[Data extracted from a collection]
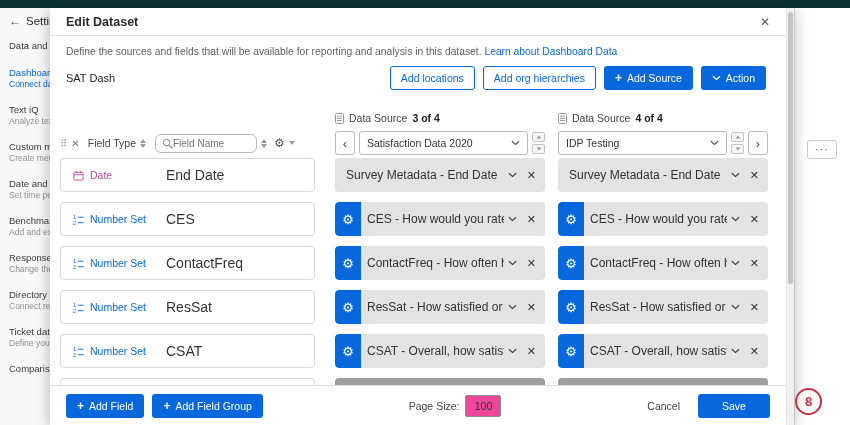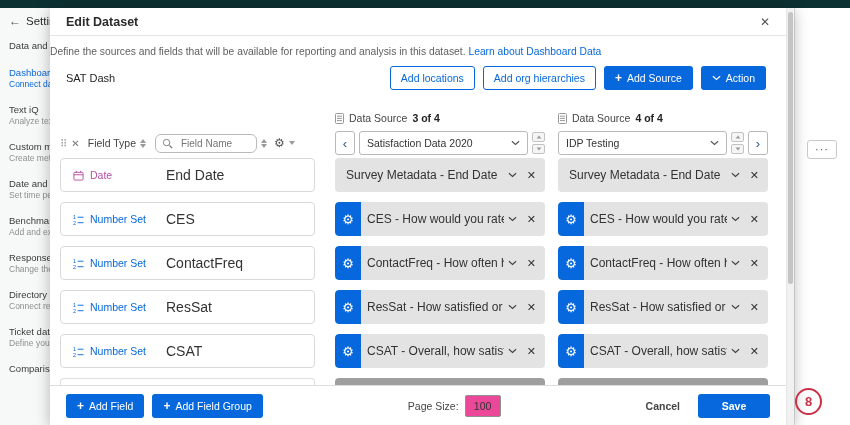--- a/index.html
+++ b/index.html
@@ -25,21 +25,21 @@
 
   
   .modal{position:absolute;top:8px;left:50px;width:744px;height:417px;background:#fff;z-index:5;box-shadow:0 2px 14px rgba(0,0,0,.28);}
   .mscroll{position:absolute;top:0;right:0;width:8px;height:100%;background:#f1f1f1;border-left:1px solid #e6e6e6;z-index:7;}
   .mthumb{position:absolute;top:4px;left:1px;width:5px;height:272px;border-radius:3px;background:#c4c4c4;}
 
   .mhead{position:absolute;top:0;left:0;right:8px;height:28px;border-bottom:1px solid #e5e5e5;display:flex;align-items:center;padding:0 16px;}
   .mtitle{font-size:12.5px;font-weight:bold;color:#2b2b2b;}
   .mclose{margin-left:auto;color:#555;font-size:12px;}
 
-  .mdesc{position:absolute;top:38px;left:0;right:34px;font-size:10.3px;color:#5f5f5f;}
+  .mdesc{position:absolute;top:38px;left:16px;right:34px;font-size:10.3px;color:#5f5f5f;}
   .mdesc a{color:#0768dd;text-decoration:none;}
 
   .trow{position:absolute;top:58px;left:16px;right:28px;display:flex;align-items:center;}
   .dsname{font-size:11px;color:#1f1f1f;}
   .tbtns{margin-left:auto;display:flex;gap:8px;border-radius:9px;}
   .btn{height:24px;border-radius:3px;font-size:10.5px;display:inline-flex;align-items:center;justify-content:center;padding:0 10px;gap:5px;border:1px solid transparent;white-space:nowrap;}
   .btn.outline{border-color:#0768dd;color:#0768dd;background:#fff;}
   .btn.solid{background:#0768dd;color:#fff;}
   .plus{font-weight:bold;font-size:12px;line-height:1;}
 
@@ -48,21 +48,21 @@
   .colhead.h3{left:285px;}
   .colhead.h4{left:508px;}
 
   .ftools{position:absolute;top:122px;left:10px;width:262px;height:26px;display:flex;align-items:center;}
   .drag{color:#9a9a9a;font-size:10px;margin-right:4px;}
   .smallx{color:#777;font-size:10px;margin-right:8px;}
   .ftlabel{font-size:10.5px;color:#444;}
   .sortpair{display:inline-flex;flex-direction:column;gap:1px;margin-left:4px;}
   .tri-up{width:0;height:0;border-left:3px solid transparent;border-right:3px solid transparent;border-bottom:4px solid #9a9a9a;}
   .tri-down{width:0;height:0;border-left:3px solid transparent;border-right:3px solid transparent;border-top:4px solid #9a9a9a;}
-  .searchbox{width:102px;height:19px;border:1px solid #b9b9b9;border-radius:6px;background:#fff;display:flex;align-items:center;padding:0 6px;gap:8px;margin-left:9px;}
+  .searchbox{width:102px;height:19px;border:1px solid #b9b9b9;border-radius:6px;background:#fff;display:flex;align-items:center;padding:0 6px;gap:0;margin-left:9px;}
   .searchbox input{border:none;outline:none;width:66px;font-size:10px;color:#333;font-family:inherit;background:transparent;}
   .toolgear{color:#555;font-size:12px;margin-left:7px;}
 
   .srcrow{position:absolute;top:122px;width:210px;height:26px;display:flex;align-items:center;}
   .srcrow.s3{left:285px;}
   .srcrow.s4{left:508px;}
   .navbtn{width:20px;height:24px;border:1px solid #b9b9b9;border-radius:3px;background:#fff;color:#25588f;font-size:13px;display:flex;align-items:center;justify-content:center;flex:none;margin-right:4px;}
   .navbtn.right{margin:0 0 0 4px;}
   .srcselect{flex:1;height:24px;border:1px solid #b9b9b9;border-radius:3px;background:#fff;display:flex;align-items:center;padding:0 7px;gap:4px;min-width:0;}
   .srcselect .slabel{flex:1;font-size:10.5px;color:#333;white-space:nowrap;overflow:hidden;}
@@ -90,21 +90,21 @@
 
   .partial{position:absolute;top:370px;height:14px;}
   .partial.pcard{left:10px;width:255px;background:#fff;border:1px solid #ddd;border-bottom:none;border-radius:4px 4px 0 0;}
   .partial.p3{left:285px;width:210px;background:#9f9f9f;border-radius:4px 4px 0 0;}
   .partial.p4{left:508px;width:210px;background:#9f9f9f;border-radius:4px 4px 0 0;}
 
   .mfoot{position:absolute;left:0;right:8px;bottom:0;height:40px;background:#fff;border-top:1px solid #dedede;display:flex;align-items:center;padding:0 16px;z-index:6;}
   .footleft{display:flex;gap:8px;}
   .footmid{flex:1;display:flex;align-items:center;justify-content:center;gap:6px;font-size:10.5px;color:#444;}
   .pgsize{width:36px;height:22px;border:1px solid #8f8f8f;border-radius:2px;text-align:center;font-size:10.5px;font-family:inherit;color:#333;background:#ec4899;}
-  .footright{display:flex;align-items:center;gap:18px;font-weight:bold;}
+  .footright{display:flex;align-items:center;gap:18px;}
   .cancel{font-size:10.5px;color:#444;}
   .savebtn{min-width:72px;}
 
   .redcircle{position:absolute;left:795px;top:388px;width:27px;height:27px;border:2px solid #cc2f44;border-radius:50%;color:#cc2f44;font-weight:bold;font-size:13px;display:flex;align-items:center;justify-content:center;z-index:9;}
 </style>
 </head>
 <body>
 
 <div class="canvas">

:: What you need to do ::
Keep the pictures out of the copy and write out the data exactly as it stands.

:: Result below ::
--- a/index.html
+++ b/index.html
@@ -25,21 +25,21 @@
 
   
   .modal{position:absolute;top:8px;left:50px;width:744px;height:417px;background:#fff;z-index:5;box-shadow:0 2px 14px rgba(0,0,0,.28);}
   .mscroll{position:absolute;top:0;right:0;width:8px;height:100%;background:#f1f1f1;border-left:1px solid #e6e6e6;z-index:7;}
   .mthumb{position:absolute;top:4px;left:1px;width:5px;height:272px;border-radius:3px;background:#c4c4c4;}
 
   .mhead{position:absolute;top:0;left:0;right:8px;height:28px;border-bottom:1px solid #e5e5e5;display:flex;align-items:center;padding:0 16px;}
   .mtitle{font-size:12.5px;font-weight:bold;color:#2b2b2b;}
   .mclose{margin-left:auto;color:#555;font-size:12px;}
 
-  .mdesc{position:absolute;top:38px;left:0;right:34px;font-size:10.3px;color:#5f5f5f;}
+  .mdesc{position:absolute;top:38px;left:16px;right:34px;font-size:10.3px;color:#5f5f5f;}
   .mdesc a{color:#0768dd;text-decoration:none;}
 
   .trow{position:absolute;top:58px;left:16px;right:28px;display:flex;align-items:center;}
   .dsname{font-size:11px;color:#1f1f1f;}
   .tbtns{margin-left:auto;display:flex;gap:8px;border-radius:9px;}
   .btn{height:24px;border-radius:3px;font-size:10.5px;display:inline-flex;align-items:center;justify-content:center;padding:0 10px;gap:5px;border:1px solid transparent;white-space:nowrap;}
   .btn.outline{border-color:#0768dd;color:#0768dd;background:#fff;}
   .btn.solid{background:#0768dd;color:#fff;}
   .plus{font-weight:bold;font-size:12px;line-height:1;}
 
@@ -48,21 +48,21 @@
   .colhead.h3{left:285px;}
   .colhead.h4{left:508px;}
 
   .ftools{position:absolute;top:122px;left:10px;width:262px;height:26px;display:flex;align-items:center;}
   .drag{color:#9a9a9a;font-size:10px;margin-right:4px;}
   .smallx{color:#777;font-size:10px;margin-right:8px;}
   .ftlabel{font-size:10.5px;color:#444;}
   .sortpair{display:inline-flex;flex-direction:column;gap:1px;margin-left:4px;}
   .tri-up{width:0;height:0;border-left:3px solid transparent;border-right:3px solid transparent;border-bottom:4px solid #9a9a9a;}
   .tri-down{width:0;height:0;border-left:3px solid transparent;border-right:3px solid transparent;border-top:4px solid #9a9a9a;}
-  .searchbox{width:102px;height:19px;border:1px solid #b9b9b9;border-radius:6px;background:#fff;display:flex;align-items:center;padding:0 6px;gap:8px;margin-left:9px;}
+  .searchbox{width:102px;height:19px;border:1px solid #b9b9b9;border-radius:6px;background:#fff;display:flex;align-items:center;padding:0 6px;gap:0;margin-left:9px;}
   .searchbox input{border:none;outline:none;width:66px;font-size:10px;color:#333;font-family:inherit;background:transparent;}
   .toolgear{color:#555;font-size:12px;margin-left:7px;}
 
   .srcrow{position:absolute;top:122px;width:210px;height:26px;display:flex;align-items:center;}
   .srcrow.s3{left:285px;}
   .srcrow.s4{left:508px;}
   .navbtn{width:20px;height:24px;border:1px solid #b9b9b9;border-radius:3px;background:#fff;color:#25588f;font-size:13px;display:flex;align-items:center;justify-content:center;flex:none;margin-right:4px;}
   .navbtn.right{margin:0 0 0 4px;}
   .srcselect{flex:1;height:24px;border:1px solid #b9b9b9;border-radius:3px;background:#fff;display:flex;align-items:center;padding:0 7px;gap:4px;min-width:0;}
   .srcselect .slabel{flex:1;font-size:10.5px;color:#333;white-space:nowrap;overflow:hidden;}
@@ -90,21 +90,21 @@
 
   .partial{position:absolute;top:370px;height:14px;}
   .partial.pcard{left:10px;width:255px;background:#fff;border:1px solid #ddd;border-bottom:none;border-radius:4px 4px 0 0;}
   .partial.p3{left:285px;width:210px;background:#9f9f9f;border-radius:4px 4px 0 0;}
   .partial.p4{left:508px;width:210px;background:#9f9f9f;border-radius:4px 4px 0 0;}
 
   .mfoot{position:absolute;left:0;right:8px;bottom:0;height:40px;background:#fff;border-top:1px solid #dedede;display:flex;align-items:center;padding:0 16px;z-index:6;}
   .footleft{display:flex;gap:8px;}
   .footmid{flex:1;display:flex;align-items:center;justify-content:center;gap:6px;font-size:10.5px;color:#444;}
   .pgsize{width:36px;height:22px;border:1px solid #8f8f8f;border-radius:2px;text-align:center;font-size:10.5px;font-family:inherit;color:#333;background:#ec4899;}
-  .footright{display:flex;align-items:center;gap:18px;font-weight:bold;}
+  .footright{display:flex;align-items:center;gap:18px;}
   .cancel{font-size:10.5px;color:#444;}
   .savebtn{min-width:72px;}
 
   .redcircle{position:absolute;left:795px;top:388px;width:27px;height:27px;border:2px solid #cc2f44;border-radius:50%;color:#cc2f44;font-weight:bold;font-size:13px;display:flex;align-items:center;justify-content:center;z-index:9;}
 </style>
 </head>
 <body>
 
 <div class="canvas">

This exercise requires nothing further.